How to Use Grok to Structure Unstructured Data in Logstash

Elastic (ELK) Stack Tips and Tricks for Transforming Log Data

Songtham Tung
Jan 29, 2019 · 5 min read

If you’re using the Elastic (ELK) Stack and are interested in mapping custom Logstash logs to Elasticsearch, then this post is for you.

Image for post
Image for post

The ELK Stack is an acronym for three open source projects: Elasticsearch, Logstash, and Kibana. Together, they form a log management platform.

  • Elasticsearch is a search and analytics engine.
  • Logstash is a server‑side data processing pipeline that ingests data from multiple sources simultaneously, transforms it, and then sends it to a “stash” like Elasticsearch.
  • Kibana lets users visualize data with charts and graphs in Elasticsearch.
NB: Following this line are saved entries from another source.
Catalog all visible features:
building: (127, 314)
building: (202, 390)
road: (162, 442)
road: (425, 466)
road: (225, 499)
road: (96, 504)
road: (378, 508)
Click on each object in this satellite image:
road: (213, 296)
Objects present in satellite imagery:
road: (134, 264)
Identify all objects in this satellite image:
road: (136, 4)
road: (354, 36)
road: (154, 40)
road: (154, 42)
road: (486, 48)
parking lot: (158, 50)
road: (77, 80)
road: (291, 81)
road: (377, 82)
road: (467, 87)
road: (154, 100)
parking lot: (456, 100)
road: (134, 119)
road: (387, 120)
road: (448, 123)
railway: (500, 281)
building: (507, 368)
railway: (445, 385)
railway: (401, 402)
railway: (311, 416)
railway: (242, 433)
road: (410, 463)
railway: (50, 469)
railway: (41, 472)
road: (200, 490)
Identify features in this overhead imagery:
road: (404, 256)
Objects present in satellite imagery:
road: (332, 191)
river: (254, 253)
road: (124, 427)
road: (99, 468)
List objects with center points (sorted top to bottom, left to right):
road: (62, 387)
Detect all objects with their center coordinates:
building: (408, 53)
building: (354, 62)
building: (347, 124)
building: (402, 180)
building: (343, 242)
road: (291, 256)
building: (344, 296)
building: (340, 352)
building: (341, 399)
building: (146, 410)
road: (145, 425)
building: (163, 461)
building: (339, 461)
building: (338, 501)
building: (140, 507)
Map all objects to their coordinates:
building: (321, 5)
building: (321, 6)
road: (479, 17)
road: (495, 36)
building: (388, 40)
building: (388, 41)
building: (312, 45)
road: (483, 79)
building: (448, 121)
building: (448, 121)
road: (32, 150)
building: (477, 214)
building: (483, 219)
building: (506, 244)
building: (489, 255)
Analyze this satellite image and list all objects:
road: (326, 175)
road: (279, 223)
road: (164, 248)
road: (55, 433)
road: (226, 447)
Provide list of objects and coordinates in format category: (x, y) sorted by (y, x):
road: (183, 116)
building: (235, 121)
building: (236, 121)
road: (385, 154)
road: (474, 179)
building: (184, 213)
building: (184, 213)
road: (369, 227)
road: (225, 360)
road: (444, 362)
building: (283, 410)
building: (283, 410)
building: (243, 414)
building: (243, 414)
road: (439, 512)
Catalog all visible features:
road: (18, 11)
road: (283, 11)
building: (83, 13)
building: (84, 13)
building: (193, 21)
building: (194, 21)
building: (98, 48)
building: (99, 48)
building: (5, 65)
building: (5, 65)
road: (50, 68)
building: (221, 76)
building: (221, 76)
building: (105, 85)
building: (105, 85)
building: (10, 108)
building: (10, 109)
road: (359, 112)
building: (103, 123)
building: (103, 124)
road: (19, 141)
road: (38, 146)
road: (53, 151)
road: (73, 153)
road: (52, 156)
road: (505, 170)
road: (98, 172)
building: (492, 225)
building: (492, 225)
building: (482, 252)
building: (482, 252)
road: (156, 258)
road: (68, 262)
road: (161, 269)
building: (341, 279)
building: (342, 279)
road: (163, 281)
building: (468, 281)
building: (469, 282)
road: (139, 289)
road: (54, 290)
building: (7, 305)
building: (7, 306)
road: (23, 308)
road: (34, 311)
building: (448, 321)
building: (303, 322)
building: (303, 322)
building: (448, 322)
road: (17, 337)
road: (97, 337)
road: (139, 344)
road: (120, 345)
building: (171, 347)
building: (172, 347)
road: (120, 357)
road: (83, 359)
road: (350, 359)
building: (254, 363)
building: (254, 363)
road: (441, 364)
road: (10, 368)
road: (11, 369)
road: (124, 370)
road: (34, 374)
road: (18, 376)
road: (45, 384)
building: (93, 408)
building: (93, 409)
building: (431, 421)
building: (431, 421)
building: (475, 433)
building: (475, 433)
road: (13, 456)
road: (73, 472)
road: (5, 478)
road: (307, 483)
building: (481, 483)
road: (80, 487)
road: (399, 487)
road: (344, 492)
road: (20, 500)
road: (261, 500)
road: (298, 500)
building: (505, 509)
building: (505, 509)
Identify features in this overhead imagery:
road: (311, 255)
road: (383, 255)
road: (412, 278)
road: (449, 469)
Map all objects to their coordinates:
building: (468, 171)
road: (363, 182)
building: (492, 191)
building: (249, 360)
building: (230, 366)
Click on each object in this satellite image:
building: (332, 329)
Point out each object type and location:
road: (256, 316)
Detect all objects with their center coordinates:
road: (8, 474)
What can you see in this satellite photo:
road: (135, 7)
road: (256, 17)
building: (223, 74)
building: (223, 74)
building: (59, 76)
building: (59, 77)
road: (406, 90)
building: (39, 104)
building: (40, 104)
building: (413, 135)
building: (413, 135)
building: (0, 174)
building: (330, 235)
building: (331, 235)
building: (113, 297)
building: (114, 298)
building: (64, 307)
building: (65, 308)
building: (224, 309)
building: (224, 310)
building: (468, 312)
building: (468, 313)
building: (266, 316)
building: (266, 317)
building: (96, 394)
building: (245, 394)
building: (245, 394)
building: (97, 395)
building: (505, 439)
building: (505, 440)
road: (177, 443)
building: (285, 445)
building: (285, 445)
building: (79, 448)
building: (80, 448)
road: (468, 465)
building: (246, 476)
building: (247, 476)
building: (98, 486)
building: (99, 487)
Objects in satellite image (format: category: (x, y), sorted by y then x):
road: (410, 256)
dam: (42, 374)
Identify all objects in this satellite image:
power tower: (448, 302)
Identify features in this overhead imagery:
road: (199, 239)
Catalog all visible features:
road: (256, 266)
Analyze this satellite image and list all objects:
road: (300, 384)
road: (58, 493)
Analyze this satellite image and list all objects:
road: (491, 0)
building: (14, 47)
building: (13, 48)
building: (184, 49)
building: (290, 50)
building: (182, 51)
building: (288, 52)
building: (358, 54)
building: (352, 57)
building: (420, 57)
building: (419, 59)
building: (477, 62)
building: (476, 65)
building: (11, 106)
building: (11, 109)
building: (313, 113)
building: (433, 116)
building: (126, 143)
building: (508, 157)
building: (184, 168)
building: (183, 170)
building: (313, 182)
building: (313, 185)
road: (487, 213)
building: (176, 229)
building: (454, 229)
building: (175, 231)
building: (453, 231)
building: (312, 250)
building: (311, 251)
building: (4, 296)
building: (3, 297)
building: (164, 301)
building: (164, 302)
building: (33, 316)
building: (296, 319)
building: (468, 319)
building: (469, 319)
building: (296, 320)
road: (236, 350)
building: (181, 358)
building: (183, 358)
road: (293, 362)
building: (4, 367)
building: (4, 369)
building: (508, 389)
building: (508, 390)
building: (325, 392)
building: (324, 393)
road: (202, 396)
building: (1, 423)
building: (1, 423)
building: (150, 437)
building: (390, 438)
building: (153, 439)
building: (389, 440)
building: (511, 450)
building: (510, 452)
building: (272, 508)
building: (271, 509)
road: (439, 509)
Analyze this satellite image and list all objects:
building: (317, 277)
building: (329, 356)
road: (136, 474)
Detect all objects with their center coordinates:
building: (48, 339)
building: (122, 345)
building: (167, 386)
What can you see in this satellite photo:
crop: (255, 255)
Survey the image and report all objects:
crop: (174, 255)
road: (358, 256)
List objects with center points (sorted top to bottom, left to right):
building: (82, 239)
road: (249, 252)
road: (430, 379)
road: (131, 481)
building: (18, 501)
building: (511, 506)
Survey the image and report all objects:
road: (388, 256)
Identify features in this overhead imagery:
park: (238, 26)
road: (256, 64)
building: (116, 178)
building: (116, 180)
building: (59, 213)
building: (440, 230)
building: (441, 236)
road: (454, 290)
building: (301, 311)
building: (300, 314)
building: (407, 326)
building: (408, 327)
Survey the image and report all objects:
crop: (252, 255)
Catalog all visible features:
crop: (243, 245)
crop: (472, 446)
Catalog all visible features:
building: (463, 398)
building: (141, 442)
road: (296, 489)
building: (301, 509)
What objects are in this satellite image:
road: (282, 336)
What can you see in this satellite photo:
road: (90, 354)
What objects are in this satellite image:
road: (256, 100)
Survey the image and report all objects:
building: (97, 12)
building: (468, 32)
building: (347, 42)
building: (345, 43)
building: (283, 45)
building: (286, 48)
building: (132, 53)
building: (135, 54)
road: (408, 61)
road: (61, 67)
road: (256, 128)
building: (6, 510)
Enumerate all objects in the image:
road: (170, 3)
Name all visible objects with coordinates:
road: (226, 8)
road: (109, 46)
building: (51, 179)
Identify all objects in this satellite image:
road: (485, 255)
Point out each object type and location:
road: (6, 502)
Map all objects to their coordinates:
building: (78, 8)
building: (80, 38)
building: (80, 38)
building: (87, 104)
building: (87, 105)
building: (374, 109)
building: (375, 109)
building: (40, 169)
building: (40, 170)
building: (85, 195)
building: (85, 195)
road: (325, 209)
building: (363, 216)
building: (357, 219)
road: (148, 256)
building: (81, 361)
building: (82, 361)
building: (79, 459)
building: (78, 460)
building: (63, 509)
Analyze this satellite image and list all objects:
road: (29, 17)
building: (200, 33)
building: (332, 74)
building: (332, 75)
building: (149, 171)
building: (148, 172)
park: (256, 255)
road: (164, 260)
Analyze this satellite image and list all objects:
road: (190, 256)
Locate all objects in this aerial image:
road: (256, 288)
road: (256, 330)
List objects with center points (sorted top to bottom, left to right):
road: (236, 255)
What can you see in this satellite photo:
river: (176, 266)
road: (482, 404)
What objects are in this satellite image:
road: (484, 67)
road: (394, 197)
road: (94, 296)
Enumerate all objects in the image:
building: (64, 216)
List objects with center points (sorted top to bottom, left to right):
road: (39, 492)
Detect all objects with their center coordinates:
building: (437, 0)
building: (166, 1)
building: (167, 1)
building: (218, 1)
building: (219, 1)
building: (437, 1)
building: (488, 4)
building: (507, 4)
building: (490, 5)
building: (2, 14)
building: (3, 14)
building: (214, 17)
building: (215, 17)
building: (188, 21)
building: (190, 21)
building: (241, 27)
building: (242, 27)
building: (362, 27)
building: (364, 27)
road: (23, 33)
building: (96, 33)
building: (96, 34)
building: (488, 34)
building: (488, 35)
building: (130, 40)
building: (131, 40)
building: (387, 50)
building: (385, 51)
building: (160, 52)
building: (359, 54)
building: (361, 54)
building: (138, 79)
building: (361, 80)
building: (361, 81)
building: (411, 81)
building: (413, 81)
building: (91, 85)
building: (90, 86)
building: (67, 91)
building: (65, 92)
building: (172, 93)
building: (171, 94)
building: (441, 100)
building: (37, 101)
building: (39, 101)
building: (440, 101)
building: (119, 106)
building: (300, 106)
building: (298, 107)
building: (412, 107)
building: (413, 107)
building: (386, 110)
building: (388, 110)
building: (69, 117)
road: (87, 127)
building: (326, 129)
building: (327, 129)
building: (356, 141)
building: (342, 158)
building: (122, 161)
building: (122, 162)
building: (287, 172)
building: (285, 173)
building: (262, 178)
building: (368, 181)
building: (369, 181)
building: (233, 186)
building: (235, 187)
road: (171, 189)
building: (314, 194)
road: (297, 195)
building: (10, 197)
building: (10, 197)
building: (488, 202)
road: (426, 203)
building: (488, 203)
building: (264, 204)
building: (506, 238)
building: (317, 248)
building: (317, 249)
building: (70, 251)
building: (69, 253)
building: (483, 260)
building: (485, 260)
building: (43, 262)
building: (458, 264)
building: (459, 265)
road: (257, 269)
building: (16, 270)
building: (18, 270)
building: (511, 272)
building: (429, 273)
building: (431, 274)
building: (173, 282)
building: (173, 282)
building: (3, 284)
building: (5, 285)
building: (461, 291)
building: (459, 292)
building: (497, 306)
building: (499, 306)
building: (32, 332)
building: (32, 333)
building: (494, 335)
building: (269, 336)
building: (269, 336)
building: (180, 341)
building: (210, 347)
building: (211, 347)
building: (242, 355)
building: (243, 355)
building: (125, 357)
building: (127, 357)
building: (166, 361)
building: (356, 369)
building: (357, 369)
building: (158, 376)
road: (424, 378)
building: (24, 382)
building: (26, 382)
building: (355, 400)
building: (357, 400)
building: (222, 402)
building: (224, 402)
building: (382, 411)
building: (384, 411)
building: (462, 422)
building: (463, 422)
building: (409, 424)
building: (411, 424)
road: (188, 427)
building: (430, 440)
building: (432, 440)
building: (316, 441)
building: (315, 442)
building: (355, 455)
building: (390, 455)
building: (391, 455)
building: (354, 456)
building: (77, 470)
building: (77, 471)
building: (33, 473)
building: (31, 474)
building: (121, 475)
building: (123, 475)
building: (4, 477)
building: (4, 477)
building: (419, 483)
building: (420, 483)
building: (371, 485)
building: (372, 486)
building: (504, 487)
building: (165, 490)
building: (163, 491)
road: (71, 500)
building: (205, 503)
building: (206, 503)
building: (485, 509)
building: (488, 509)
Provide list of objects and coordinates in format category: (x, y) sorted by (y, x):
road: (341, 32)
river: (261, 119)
Beats came later on and is a lightweight data shipper. The introduction of Beats transformed ELK Stack to Elastic Stack, but that is besides the point.

This article focuses on Grok, which is a feature within Logstash that can transform your logs before they are forwarded to a stash. For our purposes, I will only talk about processing data from Logstash to Elasticsearch.

Grok

Image for post
Image for post

Grok is filter within Logstash that is used to parse unstructured data into something structured and queryable. It sits on top of Regular Expression (regex) and uses text patterns to match lines in log files.

As we will see in the following sections, using Grok makes a big difference when it comes to effective log management.

Without Grok your Log Data is Unstructured

Image for post
Image for post
A single log line in Kibana.

Without Grok, when logs get sent from Logstash to Elasticsearch and rendered in Kibana, it only appears in the message value.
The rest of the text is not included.